= Metin Bölümü =
______

Sefercioğlu’nun Türk Ocakları’nda tekrar faaliyetlere katılması 1990 senelerinde, dönemin Türk Ocakları Umûmî Reisi Prof. Dr. Orhan Düzgüneş’in daveti üzerine gerçekleşir. Bu dönemde Ocak’ın yayın organı olan Türk Yurdu dergisinin yayın kurulu üyesi olan Sefercioğlu, daha sonra da Ocak’ın hars heyeti üyeleri arasına girer. Sefercioğlu, 2000 yılı başından itibaren Türk Yurdu dergisinin yazı işleri müdürlüğü görevini uzun yıllar yürüttü.
Türk Kütüphâneciler Derneği
Sefercioğlu cemiyetçilik sahasında verimli, hasbî ve uzun çalışmaların en güzel ve dikkat çekici örneğini Türk Kütüphâneciler Derneği’nde verir. Bu bakımdan onun Türk Kütüphâneciler Derneği bünyesindeki faaliyetlerine göz atmak yerinde olacaktır.
Sefercioğlu, talebelik yıllarından itibaren ülkemizde kütüphânecilik mesleğinin gelişmesine yönelik faaliyetlerde hiç bir karşılık beklemeden gönüllü olarak yer almış ve hasbî olarak çalışmıştır. Bu bakımdan Türk kütüphâneciliğine çok mühim katkıları olmuştur. Üye olarak başladığı Türk Kütüphâneciler Derneği bünyesinde, değişik kurullarında yer alarak, derneğin hemen hemen her kademesinde görev yapan Sefercioğlu, bu derneğin başkanlığına kadar yükselmiş ve Türk Kütüphâneciler Derneği başkanlığını uzun yıllar deruhte etmiş bir meslek adamı ve hocadır.
Sefercioğlu, Türk Kütüphâneciler Derneği’nin yönetim kurullarında, Millî Kütüphâne’de çalışmaya başladığı 1959 yılından itibaren görev almıştır. 1964-1965 yıllarında Amerika’da bulunduğu bir yıllık devre hariç bu hizmetini fasılasız olarak sürdürmüştür. 1968-1972 ve 1978-92 yılları arasında, dörder yıllık dört dönem Türk Kütüphâneciler Derneği’nin Genel Başkanlığına seçilerek başkanlık görevini yürütmüştür[1].

______

= Alıştırma Yönergesi =
Sefercioğlu ile ilgili metne göre Sefercioğlu, 2000 yılı başından itibaren Türk Yurdu dergisinde hangi görevi yürüttü?

= Kayıtlı Veriler =
______

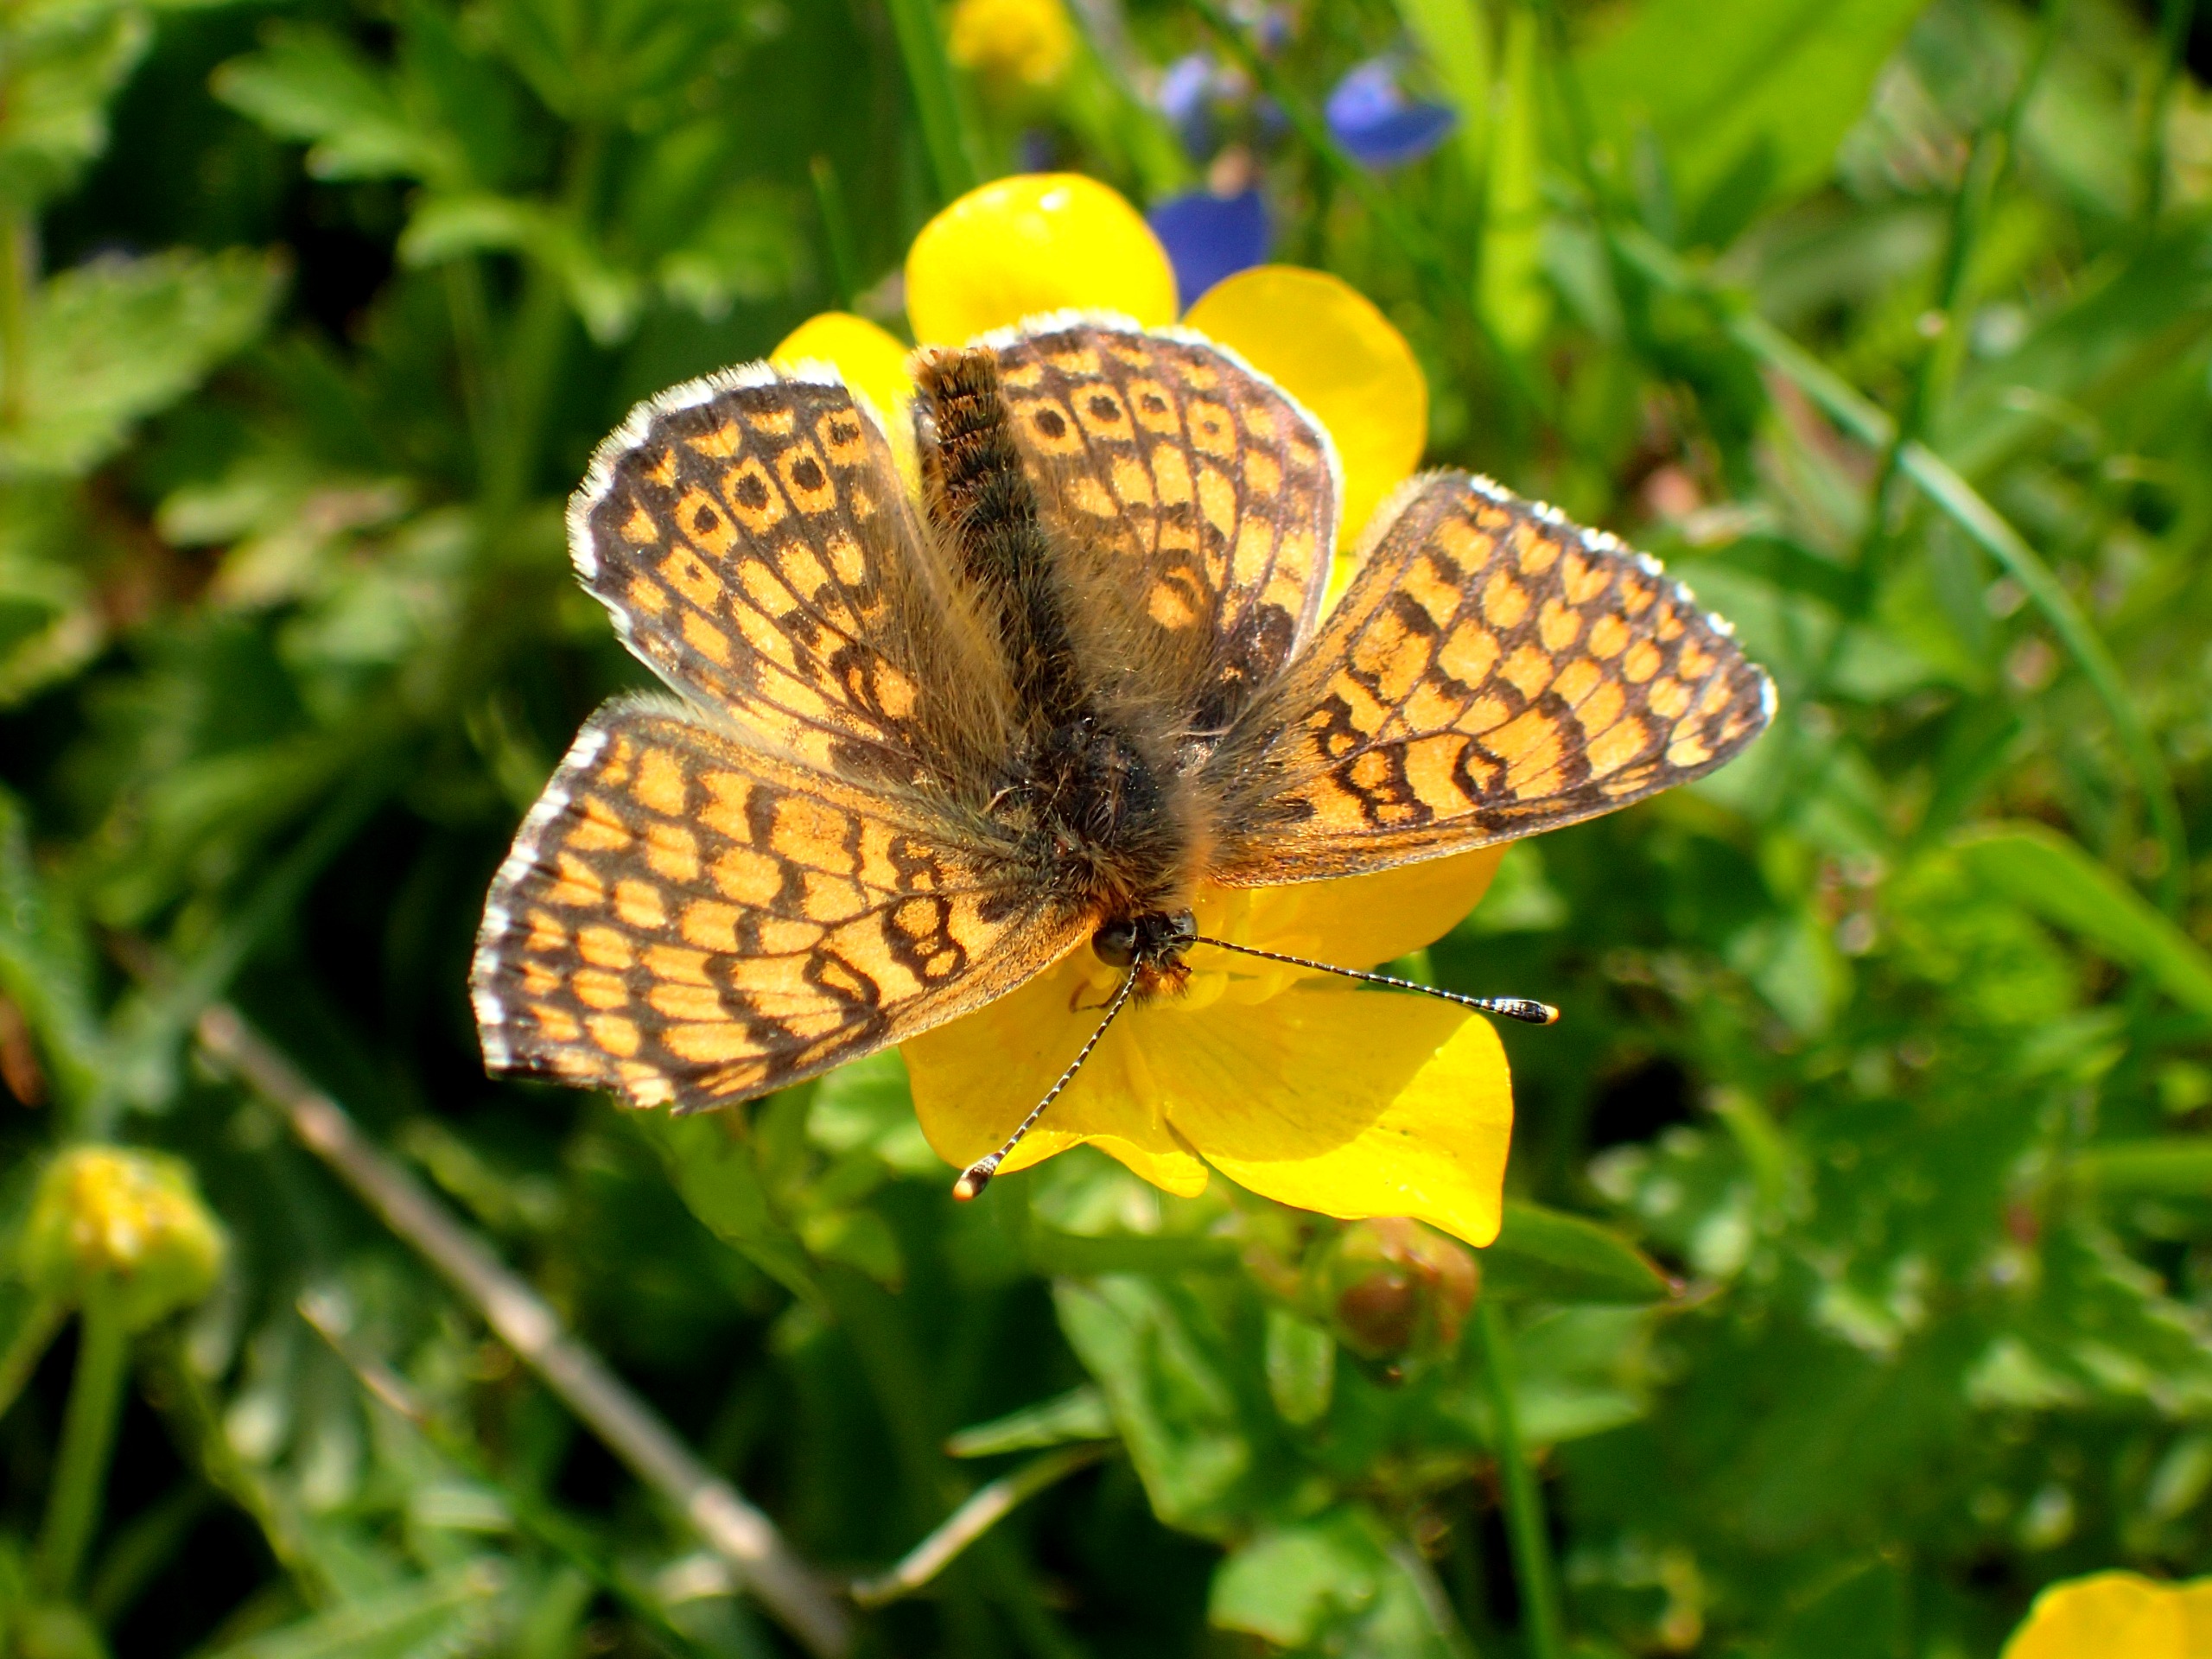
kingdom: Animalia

______

= Yanıt =
Yazı işleri müdürlüğü görevini uzun yıllar yürüttü.